PR avalia retorno à base aliada após conversa com emissária de Dilma

Ideli conversou com líderes do PR
 para tentar recompor a base governista

Após a reunião entre a ministra das Relações Institucionais, Ideli Salvatti, e os principais líderes do Partido da República (PR), a legenda passa a avaliar, ao longo desta semana, a possibilidade de voltar à base governista. Líder do partido na Câmara, Lincoln Portela (MG) ficou de conversar com seus pares sobre uma revisão da decisão de deixar o grupo aliado. O PR, que tem 41 deputados e seis senadores, mostrou nesta semana que o anúncio não era retórico.

Durante a votação da medida provisória 532, dos 32 deputados do PR presentes no plenário na quarta-feira, 30 votaram contra o governo, um se absteve e apenas um deu voto favorável, Luciano Castro (RR), que é um dos vice-líderes do governo na Casa. E, até agora, 14 deputados da legenda já assinaram o requerimento para abertura da CPI da Corrupção proposto pela oposição. Ideli chamou Portela e Castro ao seu gabinete e disse que o PR sempre fez parte do projeto do governo e que gostaria que a decisão fosse revista.

– Nós ficamos de analisar. Vimos a proposta com simpatia. Mas preciso conversar com todas as instâncias partidárias, porque tomamos uma decisão colegiada – afirmou Portela a jornalistas, nesta segunda-feira.
a avaliação dele, existe a possibilidade de volta à base, mas uma mudança na posição do partido deve demorar.
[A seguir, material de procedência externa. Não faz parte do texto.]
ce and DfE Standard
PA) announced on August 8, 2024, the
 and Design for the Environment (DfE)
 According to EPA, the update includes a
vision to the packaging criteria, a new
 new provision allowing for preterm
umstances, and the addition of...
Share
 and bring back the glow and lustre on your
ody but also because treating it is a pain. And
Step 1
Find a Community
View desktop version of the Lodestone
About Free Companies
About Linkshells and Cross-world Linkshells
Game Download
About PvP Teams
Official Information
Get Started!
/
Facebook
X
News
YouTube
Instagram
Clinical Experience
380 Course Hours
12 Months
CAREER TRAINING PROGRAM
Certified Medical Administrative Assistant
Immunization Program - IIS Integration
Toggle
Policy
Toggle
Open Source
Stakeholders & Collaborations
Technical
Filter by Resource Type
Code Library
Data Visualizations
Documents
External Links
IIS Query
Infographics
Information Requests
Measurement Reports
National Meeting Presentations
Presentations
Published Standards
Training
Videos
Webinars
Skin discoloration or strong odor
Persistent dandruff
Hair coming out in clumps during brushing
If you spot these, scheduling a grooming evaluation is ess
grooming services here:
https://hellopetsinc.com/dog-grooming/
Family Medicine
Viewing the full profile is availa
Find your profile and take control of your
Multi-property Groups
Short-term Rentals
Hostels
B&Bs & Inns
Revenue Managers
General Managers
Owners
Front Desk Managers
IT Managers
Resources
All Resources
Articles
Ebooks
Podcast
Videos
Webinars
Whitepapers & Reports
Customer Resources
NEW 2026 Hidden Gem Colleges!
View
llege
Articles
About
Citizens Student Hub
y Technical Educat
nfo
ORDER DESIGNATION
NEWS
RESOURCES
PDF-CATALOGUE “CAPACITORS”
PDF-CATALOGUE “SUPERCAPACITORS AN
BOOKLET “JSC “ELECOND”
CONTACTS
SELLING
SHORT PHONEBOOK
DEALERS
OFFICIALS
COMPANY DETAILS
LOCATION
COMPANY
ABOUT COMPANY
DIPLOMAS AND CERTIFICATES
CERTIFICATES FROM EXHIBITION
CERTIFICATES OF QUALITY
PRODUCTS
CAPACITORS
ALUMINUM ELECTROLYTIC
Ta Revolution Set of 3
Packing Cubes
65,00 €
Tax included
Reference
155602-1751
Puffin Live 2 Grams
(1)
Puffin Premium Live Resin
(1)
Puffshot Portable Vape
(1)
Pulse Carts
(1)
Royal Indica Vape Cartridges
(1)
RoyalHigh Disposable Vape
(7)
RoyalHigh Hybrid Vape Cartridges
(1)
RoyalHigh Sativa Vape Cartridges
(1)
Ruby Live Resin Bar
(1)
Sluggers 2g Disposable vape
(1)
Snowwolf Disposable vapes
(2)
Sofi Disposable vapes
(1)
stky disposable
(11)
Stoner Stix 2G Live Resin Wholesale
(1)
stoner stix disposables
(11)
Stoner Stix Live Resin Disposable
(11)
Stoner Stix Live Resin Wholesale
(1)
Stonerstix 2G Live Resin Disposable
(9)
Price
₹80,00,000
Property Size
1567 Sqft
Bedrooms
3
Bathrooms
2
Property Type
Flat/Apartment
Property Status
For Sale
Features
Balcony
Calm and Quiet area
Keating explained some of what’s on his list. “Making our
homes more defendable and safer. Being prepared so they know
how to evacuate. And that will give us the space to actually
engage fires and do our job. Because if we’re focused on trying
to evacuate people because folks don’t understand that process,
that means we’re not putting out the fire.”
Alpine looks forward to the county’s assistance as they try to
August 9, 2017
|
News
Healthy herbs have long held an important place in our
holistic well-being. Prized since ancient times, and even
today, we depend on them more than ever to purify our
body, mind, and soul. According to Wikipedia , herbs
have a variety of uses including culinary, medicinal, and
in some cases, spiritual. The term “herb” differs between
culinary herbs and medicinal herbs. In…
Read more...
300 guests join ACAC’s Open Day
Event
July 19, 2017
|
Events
– Ficaria feio se a gente voltasse imediatamente. Essa decisão demorou 45 dias para ser tomada. A gente vai ter que conversar muito – avalia.

Na conversa com Ideli, o PR pediu para ser recebido pela presidente Dilma Rousseff, assim como ela fez com todas as legendas aliadas nessa semana, mas não receberam garantias de que o encontro ocorrerá. O PR deixou a base por ficar irritado com a postura da presidente que promoveu uma faxina no Ministério dos Transportes, incluindo a saída do ex-ministro e presidente do PR, senador Alfredo Nascimento (AM), depois de denúncias de irregularidades.

Base intacta

No fim de semana, a presidenta Dilma Rousseff disse a jornalistas que as mudanças no governo causadas por denúncias de corrupção não afetarão a relação do Executivo com a base aliada no Congresso. Dilma reagiu à reportagem da revista britânica The Economist, que na edição veiculada ao longo desta semana afirma que a presidenta pode ter problemas para aprovar reformas importantes após o afastamento de dezenas de servidores de ministérios, citados em supostos esquemas de corrupção.
– A minha base de sustentação também não concorda com malfeitos, e eu não vejo nenhum motivo para isso acontecer, de ter maiores problemas no Congresso. Agora, onde houve problema de corrupção, nós somos obrigados a tomar posição – disse Dilma em entrevista a uma rádio do interior paulista.

Denúncias de corrupção levaram à renúncia dos ministros Alfredo Nascimento (Transportes) em julho e Wagner Rossi (Agricultura) nesta semana. As suspeitas de irregularidades atingem também os ministérios das Cidades e do Turismo. A presidente tentou ainda evitar o julgamento antecipado dos citados em denúncias.

– No Brasil, existem instituições de Justiça, existe uma Polícia Federal que é uma polícia ágil, existe um Ministério Público atuante e existe um Judiciário que cada vez mais procura ser célere e ágil. É esse sistema que pode julgar alguém. É um absurdo voltar atrás na roda da história e acabar com a presunção da inocência. As pessoas são fundamentalmente inocentes até que se prove ao contrário – afirmou.

Em sua carta de renúncia, Rossi alegou inocência e disse ter sido alvo de uma “campanha insidiosa” e “indecente” da imprensa, com objetivos políticos como motivação das denúncias que levaram à sua renúncia.